Everything is different after 9/11. If you told me I could throw a magic switch and take back 9/11 and stop the wars in Afghanistan and Iraq, I would do it in a heartbeat. No question. But if you said that I could only take back my own part in the fighting, I wouldn’t do it. It was the most terrible time in my life, but it was also the best time of my life. It made me who I am. I know that is hard to understand for most people. I have trouble understanding it myself. But there it is. 9/11 changed everything for our soldiers.

Monday, July 16, 2012

VCS: Protect Veterans at Work


Veterans for Common Sense Stands with the United Steelworkers to protect Veterans Rights at Work

Veterans for Common Sense supports veterans and service members at every phase of their service and lives. VCS stands with the United Steelworkers in their efforts to protect its veteran members. The men and women who serve America in uniform have a tough enough mission without having to worry about losing their jobs when they get home. They swear an oath to protect and defend America and they make many sacrifices to uphold that oath. In return, America is bound by law and by conscience to take care of our troops when they return. However, existing law is clearly insufficient.

It is vital to our national security, national public interest, and required by law that veterans and service members be allowed time to access necessary service-related care and necessary time to drill or deploy without having to worry about being punished at work or losing their job because of it. This is a relatively small sacrifice required of employers on behalf of those who have sacrificed much for the country.

Unfortunately, some companies are not upholding their end. Veterans and Guard or Reserve members are losing their jobs or are put under pressure at work because they seek time to receive service-related care or to serve military deployments. This happens despite the Soldiers and Sailors Employment Act requiring employers to hold a service member’s job when they deploy and to give them time to fulfill military obligations.

In January, Carey Salt Company, a subsidiary of Compass Minerals International, Inc., fired employee Derrick Forestier, a Bronze Star recipient, who retired a Sergeant First-Class after 24 years in the U.S Army; including three combat tours in five deployments. Forestier sought time off from work to receive required medical treatment at a VA facility for a service-connected issue, a condition the company was notified of before hiring him. Based on the information the United Steelworkers have been provided, the United Steelworkers believe that Forestier was fired because the company believed Forestier’s absences to attend his VA appointments created work place problems. The United Steelworkers have taken up the fight in Louisiana, where Forestier was employed, and are investigating whether there are other cases of mistreatment of veterans by this company in other locations. VCS is happy to join this fight alongside the United Steelworkers to ensure that our veterans can pursue the life they want once they take off the uniform, without sacrificing their health and well-being.

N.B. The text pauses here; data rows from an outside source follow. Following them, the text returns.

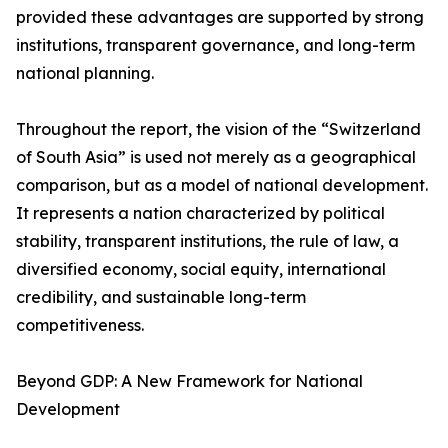
provided these advantages are supported by strong
institutions, transparent governance, and long-term
national planning.
Throughout the report, the vision of the “Switzerland
of South Asia” is used not merely as a geographical
comparison, but as a model of national development.
It represents a nation characterized by political
stability, transparent institutions, the rule of law, a
diversified economy, social equity, international
credibility, and sustainable long-term
competitiveness.
Beyond GDP: A New Framework for National
Development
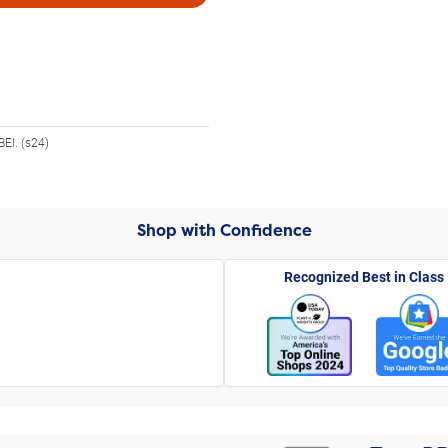
EI. (s24)
Shop with Confidence
Recognized Best in Class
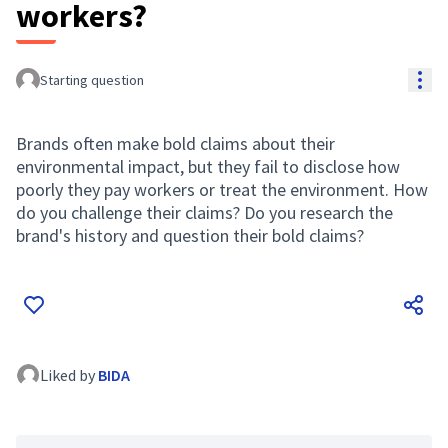
workers?
Res
Starting question
Brands often make bold claims about their
environmental impact, but they fail to disclose how
poorly they pay workers or treat the environment. How
do you challenge their claims? Do you research the
brand's history and question their bold claims?
Liked by
BIDA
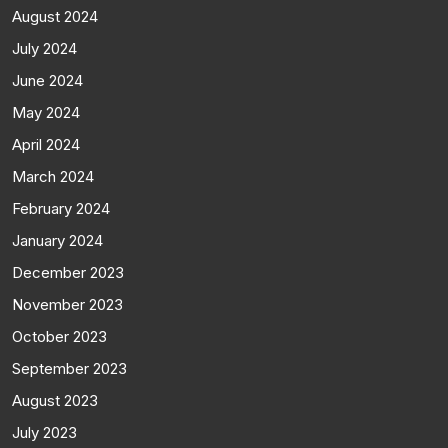
August 2024
July 2024
June 2024
May 2024
April 2024
March 2024
February 2024
January 2024
December 2023
November 2023
October 2023
September 2023
August 2023
July 2023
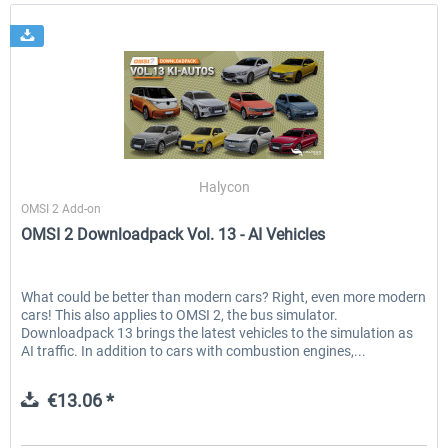
Halycon
OMSI 2 Add-on
OMSI 2 Downloadpack Vol. 13 - AI Vehicles
What could be better than modern cars? Right, even more modern
cars! This also applies to OMSI 2, the bus simulator.
Downloadpack 13 brings the latest vehicles to the simulation as
AI traffic. In addition to cars with combustion engines,...
€13.06 *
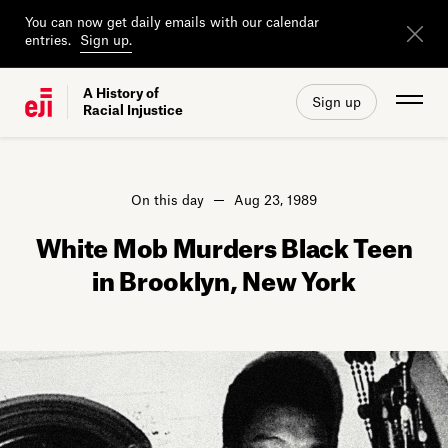
You can now get daily emails with our calendar
entries.
Sign up.
A History of
Sign up
Racial Injustice
On this day
Aug 23, 1989
White Mob Murders Black Teen
in Brooklyn, New York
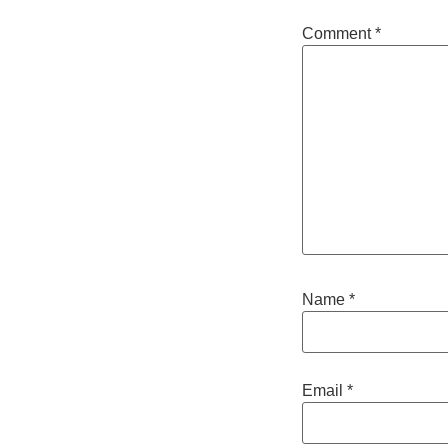
Comment
*
Name
*
Email
*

Veterans for Common Sense is proud to stand with the United Steelworkers to protect veterans’ rights at work. To that end VCS supports Rep. Lloyd Doggett (D-TX) who is sponsoring the Wounded Veteran Job Security Act to protect Veterans from losing their jobs for seeking treatment for service-related conditions. Doggett said: “No veteran should have to stand in front of their employer after suffering an injury while serving the red, white and blue and be given a pink slip. Workers and Veterans like Derrick Forestier, an Army Sergeant First Class who served 24 years on active duty, including three combat tours of duty and five deployments, should not be forced to choose between keeping a job and receiving the Veteran’s benefits he rightfully earned.”

Those who serve or have served America in the military have a hard enough job and they have sacrificed much for the country. It is not too much to ask an employer that they be given time off to continue to serve or to seek necessary treatment for conditions resulting from their service. We have to protect those who serve if we expect them to protect us when the nation requires it. Support the troops is not just a slogan, this is the right thing to do for our brave men and women.